Chloe gave him a look. “What if we just leave town right this minute?”
“Where are we going to go?”
“You’re the one with the atlas in his bookshelf. How about Europe?”
He played along. “Where would we go first?”
“I’d like to see Vienna.”
“Vienna? That’s interesting. Most people want the British Isles the first time around. The security of the language and all that.”
“Are you kidding? The Spanish Riding School—seeing the Lippizaners perform the airs above the ground?”
“Everyone in your life comes second behind those horses, don’t they?”
“Kind of.”
“Will you get another horse?”
She tore off a piece of crust and held it between her fingers. “Eventually, probably. When I find the right one. Gabe says I should start with a yearling, train it all the way up myself, but I don’t know. That takes a lot of time, a real commitment. I’ll have to see.”
“You’re so calm.”
“What do you mean?”
He waved a hand. He didn’t want to say the name of her horse aloud. “Your losses.”
She made a steeple with two hands and rested her chin on top of it. “They’re here, all right, burning inside me like little lumps of coal.
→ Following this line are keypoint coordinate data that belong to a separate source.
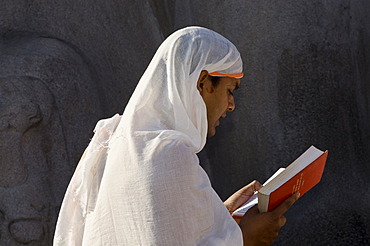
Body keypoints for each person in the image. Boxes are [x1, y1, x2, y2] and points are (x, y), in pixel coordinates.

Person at [54, 26, 298, 245]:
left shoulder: (112, 141)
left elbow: (153, 230)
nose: (232, 105)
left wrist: (220, 214)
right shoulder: (166, 152)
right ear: (203, 83)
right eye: (230, 90)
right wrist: (246, 238)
But I learned a long time ago that it won’t bring anybody back if I kneel down and make a religion out of grief.”
She was quiet for a few moments, the smile fading slowly from her face. The fountain nearby spilled its perfect columns of chlorinated water. Ferns grew green and lush in the nearby marble planter. Hank said, “Have you ever th
ought about looking for your parents?”
“Have you been talking to Kit?”
“Not really.”
“Good. She’s young and full of ideas about a fairy-tale ending around the corner, waiting on me to stumble into it. No, I haven’t. Why should I feel beholden to the accident of growing in some woman’s womb because she got unlucky? You tell me.”
He reached across the table and took her hand, stroking the palm lightly. “I’d say your conception was extraordinarily lucky for me.”
She studied her plate for a few minutes, then looked up into his face. Her brown eyes were wet, threatening to shred her tough exterior. “Hank, we’re in a public place. Quit trying to get laid.”
It was no big thing for him to dress in a suit and tie, but he marveled at the change in Chloe. She had her hair tucked up in a knot at the back of her head, and was yanking at her necklace. “I hate pearls.”
“No one’s going to know they’re imitation.”
“I don’t care if they’re real, they just feel like they’re choking me. You shouldn’t have bought them.”
“Hush. I think I can afford twenty dollars for fake pearls. You look terrific. Is there any way I can get you in a dress again without involving the legal system?”
She maneuvered the crutches down the wide hallways. “I wouldn’t go betting the farm.”
“Well, isn’t that just my luck.”
“I feel like a pig on roller skates using these stupid crutches.”